Thanks for your reply.

All my music has been ripped gapless, I am sure of that. I am also sure that gmrender-resurrect was playing gapless on an installation I had under Raspian as per the instructions at this site:

blog.scphillips.com/2013/07/play … revisited/

When I installed gmrender-resurrect on my volumio installation as per your instructions, suddenly I had gaps. Please don’t take this as a “criticism”, just a report as to my experience. I am very grateful for your work compiling the software. There was one other difference in my setup between the two setups: I had installed (successfully) a DAC (HifiBerry) by the time I tried volumio. I can’t imagine this is the cause however. Do you have gaps and what DAC are you using?

Another thing, the gapless ability is a product of the renderer and not the Bubble Open Home Server. On Raspbian I had gapless both on a “normal” server and an Open Home server.

Thanks for the information on the ALSA backend!

I would love to sort out the gapless problem … the gaps ruin my enjoyment of the type of music I play (classical).

I can observe similar difficulties here, although I think that the “lack of gapless” may in fact be gmrender-resurrect cutting off the first half a second or so of the audio of each track. I believe that someone has filed a bug report on the gmrender-resurrect git page about this, but the developer does seem to be rather busy, unfortunately.

As to it working fine when following the tutorial, standard Raspbian does not use gstreamer 1.2 but gstreamer 0.1. This may be the relevant difference. The developer of gmrender-resurrect has reported that there are bugs that prevent gmrender-resurrect from working correctly with gstreamer < 1.2 which is why I spent 2 days backporting the packages. If this is the problem, then using method 2 on my web page may help.

If that’s not the issue, then all I can tell you is that the page you quote was one that I used in creating the original package. I was in essence following the same instructions you did, so it could be anything from a difference in asound versions to a different version of the kernel modules to some other difference I’ve not thought of which has caused the problem since your initial compile. If you have a working and an non-working version, then comparing the differences in infrastructure between the working and non-working versions may help us to narrow down the culprit though.

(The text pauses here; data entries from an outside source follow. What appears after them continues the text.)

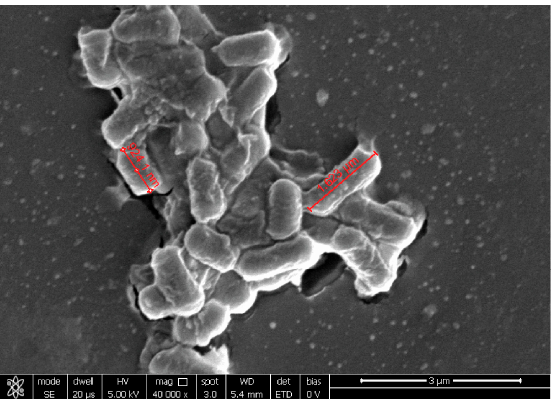
Figure 6. Representative image obtained with SEM of L. plantarum PBS067 and E. coli aggregates. Magnification 40,000×.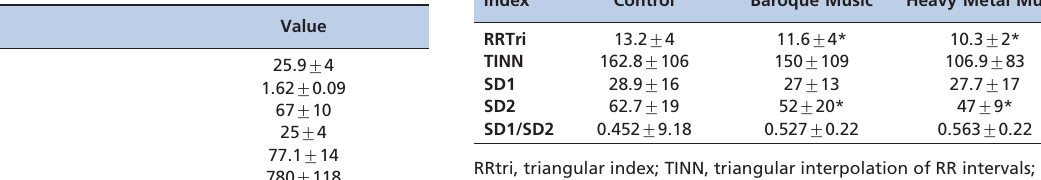
RRtri, triangular index; TINN, triangular interpolation of RR intervals; SDI, standard deviation of the instantaneous variability of the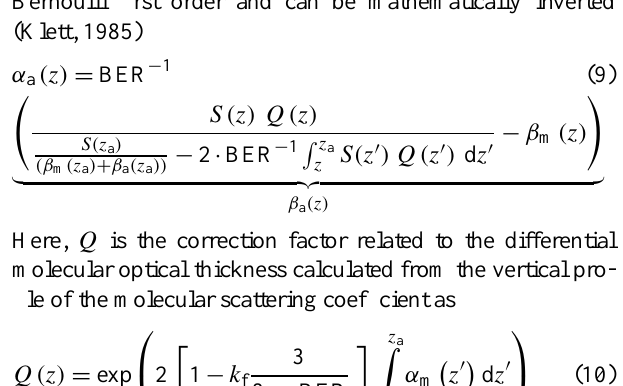
Table 2. Optical properties of the ash plumes. The relative statistic uncertainties ( ε x ) are given for each property x and plume type. They have been calculated for the main sources of standard deviation: the signal noise and the Brewster plate transmissions ( T //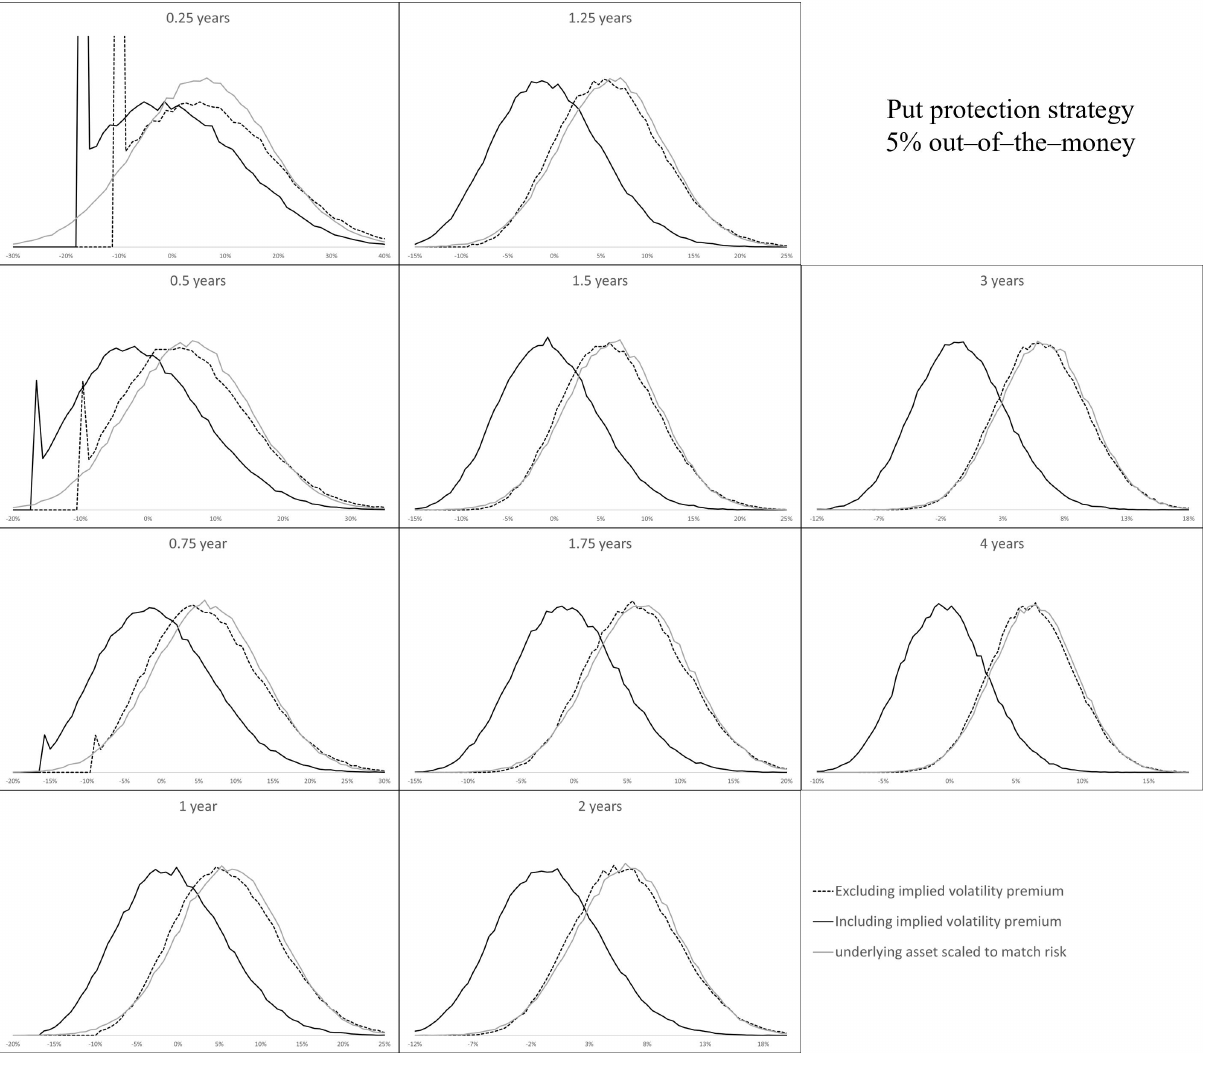
Figure 22. Simulations of the long-run returns of an underlying asset overlaid with a quarterly 5% out-of-the-money call overwriting strategy over investment horizons of 1 / 4 year, 1 / 2 year, 3 / 4 year, implied volatility is equal to the underlying asset volatility. The solid line includes the implied volatility premium in the price of the options. The gray line shows the long-run returns of a portfolio consisting of the risk-free asset and the underlying asset weighted to have the same risk as the option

I’ve tried with both standard audio out and a HifiBerry Digi board. I don’t think that the issue is device dependent. Unfortunately I can’t even track down the cause with the information we have, yet alone fix it. Sorry if my frustration came across as hostility to your difficulties. I agree that gapless playback would be very desirable, although in truth I’ve never come across any “gapless” solution for MP3 which didn’t involve at least a little “bump” between tracks. This was (is? - I haven’t had a working device capable of running Rockbox for some time, sadly) certainly true of gapless support in Rockbox, for example.

I recently did an rpi-update, and this seems to have improved gapless playback somewhat, although there are still some problems.

Thanks for suggesting the update. I can now report report gapless playback with my setup - streaming flac from my NAS (QNAP). Thanks!

Made my day … :smiley:

That’s fantastic news. Glad to hear it.

Hi
I have volumio running on two different units (cubox-i) at the same time, both have “UPNP control” switched on, and working seamlessly.
However, I cannot control both of them at the same time - I changed the hostname for both of them, but the UPNP server still sees only one “volumio” end-point.
Any suggestions ?
Thanks,
Yair

Hi yairf,

did you try to change the name of your UPNP server in /etc/upmpdcli.conf ?

[code]volumio@volumio:~$ cat /etc/upmpdcli.conf

Configuration file for upmpdcli, the UPnP Media Renderer front-end to MPD

Note: the command line options have higher priorities than the values in

this file.

Host MPD runs on. Defaults to localhost. This can also be specified as -h host

#mpdhost = localhost

Port for MPD. Can also be specified as -p port

#mpdport = 6600

Displayed “Friendly Name” for the UPnP Media Renderer

friendlyname = Volumio

Log file name. Defaults to stderr. This can also be specified as

-d logfilename

#logfilename =

Log level. 0-4. Can also be specified as -l loglevel.